• _ACTION ITEM_: What this exercise requires is a verbatim reproduction of the data below.

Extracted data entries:
[Start of Attachment]

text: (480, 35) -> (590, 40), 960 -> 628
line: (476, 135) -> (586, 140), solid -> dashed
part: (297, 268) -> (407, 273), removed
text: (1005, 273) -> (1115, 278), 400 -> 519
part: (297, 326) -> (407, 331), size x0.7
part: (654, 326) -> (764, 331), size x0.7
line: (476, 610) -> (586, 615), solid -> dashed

[End of Attachment]

• _EXERCISE RESPONSE_:
text: (480, 35) -> (590, 40), 960 -> 628
line: (476, 135) -> (586, 140), solid -> dashed
part: (297, 268) -> (407, 273), removed
text: (1005, 273) -> (1115, 278), 400 -> 519
part: (297, 326) -> (407, 331), size x0.7
part: (654, 326) -> (764, 331), size x0.7
line: (476, 610) -> (586, 615), solid -> dashed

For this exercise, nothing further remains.